Le réseautage, ce n’est pas seulement qui vous connaissez, c’est ce dont ils se souviennent. Voici comment rester dans leur esprit avec une petite réplique décontractée :

  • Lancez une accroche originale : Glissez quelque chose d’insolite mais de léger — comme « J’ai déjà perdu une chaussure en courant après un bus ».
  • Soyez bref : Une phrase, pas une saga. « Mon chat juge mes appels Zoom » a fonctionné pour moi lors d’une rencontre virtuelle — j’ai obtenu un sourire et une discussion de suivi. Trop long, et c’est l’ennui assuré.
  • Liez-le à eux : S’ils mentionnent le café, dites : « Je prépare le mien si fort qu’il se défend tout seul ».
  • Laissez couler : Ne forcez pas — lancez l’idée et passez à autre chose.

Essayez lors de votre prochaine rencontre : glissez « Je parie que mon imprimante est hantée » dans une conversation — cela prend 3 secondes. Je l’ai fait lors d’un verre en équipe ; des semaines plus tard, un collègue m’a demandé si elle avait encore bourré — c’est aléatoire, mais le courant est passé. Il ne s’agit pas de prouver quoi que ce soit — c’est une astuce de mémorisation ; ils se souviendront de vous plutôt que de la foule des « salut, jolie cravate ». Adaptez-vous — imitez leur ambiance s’ils sont sérieux — mais gardez ce côté décalé. Vous resterez en tête comme un bon refrain.

Ne comptez pas les points

Jordan partage un exemple classique du fait de compter les points. Vous conduisez votre ami à l’aéroport et vous allez le chercher parce que c’est ce que font les amis. Vous recommencez la semaine suivante. Et la semaine d’après parce que votre ami voyage fréquemment pour le travail et pas vous.

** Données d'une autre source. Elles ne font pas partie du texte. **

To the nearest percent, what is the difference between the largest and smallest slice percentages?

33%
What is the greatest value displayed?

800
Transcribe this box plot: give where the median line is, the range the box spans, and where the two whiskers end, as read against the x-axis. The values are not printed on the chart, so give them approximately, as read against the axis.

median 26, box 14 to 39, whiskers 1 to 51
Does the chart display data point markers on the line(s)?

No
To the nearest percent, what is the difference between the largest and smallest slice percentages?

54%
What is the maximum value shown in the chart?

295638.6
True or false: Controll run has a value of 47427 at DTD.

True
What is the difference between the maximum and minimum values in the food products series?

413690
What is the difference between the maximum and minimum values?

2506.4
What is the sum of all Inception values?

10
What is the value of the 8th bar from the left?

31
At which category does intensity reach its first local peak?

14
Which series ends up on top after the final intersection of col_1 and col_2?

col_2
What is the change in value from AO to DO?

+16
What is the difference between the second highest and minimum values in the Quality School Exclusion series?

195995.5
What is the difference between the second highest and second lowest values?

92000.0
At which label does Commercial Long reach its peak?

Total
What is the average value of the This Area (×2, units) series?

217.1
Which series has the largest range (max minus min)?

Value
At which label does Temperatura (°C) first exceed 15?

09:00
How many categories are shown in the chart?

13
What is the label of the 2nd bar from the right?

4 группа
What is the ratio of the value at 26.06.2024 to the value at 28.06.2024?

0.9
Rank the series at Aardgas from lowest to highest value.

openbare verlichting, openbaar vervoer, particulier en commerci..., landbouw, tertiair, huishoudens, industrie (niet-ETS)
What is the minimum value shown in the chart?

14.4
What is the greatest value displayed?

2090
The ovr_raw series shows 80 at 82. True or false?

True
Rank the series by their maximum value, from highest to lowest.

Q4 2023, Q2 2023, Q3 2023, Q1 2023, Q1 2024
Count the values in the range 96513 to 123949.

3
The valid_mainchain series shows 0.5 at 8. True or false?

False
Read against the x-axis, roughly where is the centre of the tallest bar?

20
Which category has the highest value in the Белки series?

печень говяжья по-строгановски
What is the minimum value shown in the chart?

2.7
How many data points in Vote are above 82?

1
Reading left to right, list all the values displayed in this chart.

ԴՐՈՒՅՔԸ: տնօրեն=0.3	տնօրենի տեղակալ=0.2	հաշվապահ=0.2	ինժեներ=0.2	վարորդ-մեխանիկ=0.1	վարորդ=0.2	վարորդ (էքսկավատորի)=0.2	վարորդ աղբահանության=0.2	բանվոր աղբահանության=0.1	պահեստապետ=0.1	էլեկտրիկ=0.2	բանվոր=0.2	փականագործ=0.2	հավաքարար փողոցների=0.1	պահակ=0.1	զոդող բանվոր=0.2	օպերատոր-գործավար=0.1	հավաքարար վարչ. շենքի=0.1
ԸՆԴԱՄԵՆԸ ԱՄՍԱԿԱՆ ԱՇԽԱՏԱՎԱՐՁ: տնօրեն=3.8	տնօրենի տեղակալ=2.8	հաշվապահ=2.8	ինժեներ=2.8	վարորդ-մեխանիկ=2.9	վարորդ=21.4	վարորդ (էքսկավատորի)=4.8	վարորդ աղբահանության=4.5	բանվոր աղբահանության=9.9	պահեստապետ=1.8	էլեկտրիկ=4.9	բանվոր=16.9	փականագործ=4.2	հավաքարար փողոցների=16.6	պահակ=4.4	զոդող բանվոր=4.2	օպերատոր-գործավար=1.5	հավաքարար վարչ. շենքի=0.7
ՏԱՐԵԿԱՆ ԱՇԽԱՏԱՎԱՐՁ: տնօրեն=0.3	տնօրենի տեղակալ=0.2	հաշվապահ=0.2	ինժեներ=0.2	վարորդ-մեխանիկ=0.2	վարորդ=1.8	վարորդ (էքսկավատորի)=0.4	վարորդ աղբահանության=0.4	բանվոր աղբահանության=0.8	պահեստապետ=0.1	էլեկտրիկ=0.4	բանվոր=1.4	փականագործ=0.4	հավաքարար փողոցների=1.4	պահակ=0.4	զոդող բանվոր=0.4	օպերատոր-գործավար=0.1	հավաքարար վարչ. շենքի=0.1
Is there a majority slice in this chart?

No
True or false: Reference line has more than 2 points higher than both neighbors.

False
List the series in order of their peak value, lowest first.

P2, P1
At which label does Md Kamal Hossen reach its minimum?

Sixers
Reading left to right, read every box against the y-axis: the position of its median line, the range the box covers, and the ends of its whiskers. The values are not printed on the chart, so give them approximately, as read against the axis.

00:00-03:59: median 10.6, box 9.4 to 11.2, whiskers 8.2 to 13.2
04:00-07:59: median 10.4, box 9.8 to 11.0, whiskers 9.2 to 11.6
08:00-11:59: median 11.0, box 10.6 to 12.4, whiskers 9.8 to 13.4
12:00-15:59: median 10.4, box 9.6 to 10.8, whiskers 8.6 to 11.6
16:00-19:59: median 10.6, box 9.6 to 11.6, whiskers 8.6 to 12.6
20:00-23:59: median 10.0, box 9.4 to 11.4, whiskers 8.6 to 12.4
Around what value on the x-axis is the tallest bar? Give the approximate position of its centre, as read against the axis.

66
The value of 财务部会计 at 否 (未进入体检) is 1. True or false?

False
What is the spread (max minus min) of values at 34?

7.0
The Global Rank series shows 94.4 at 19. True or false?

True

Compter les points reviendrait à comptabiliser chacun de ces trajets à l’aéroport dans une banque de « bonnes actions » avec l’intention d’encaisser éventuellement votre générosité. Cela pourrait prendre la forme d’une demande à votre ami d’envoyer quelque chose à toute sa liste de diffusion ou de demander autre chose qui n’est pas pertinent. Ce n’est pas parce que vous avez fait quelque chose de gentil pour un ami que cela vous donne le droit de lui demander une faveur. Cela annule la gentillesse du geste original et transforme le don authentique en un contrat d’amitié secret où personne n’est gagnant.

Vous ne décidez pas de la manière dont quelqu’un vous rendra la pareille, ni s’il le fera. Si vous avez une intention cachée lorsque vous aidez les gens, vous rompez la règle du ABG.

Jordan Harbinger

Étape d’action : Donnez quelque chose que vous aimez réellement donner. Il est très facile de ne pas compter les points quand on apprécie l’acte de générosité.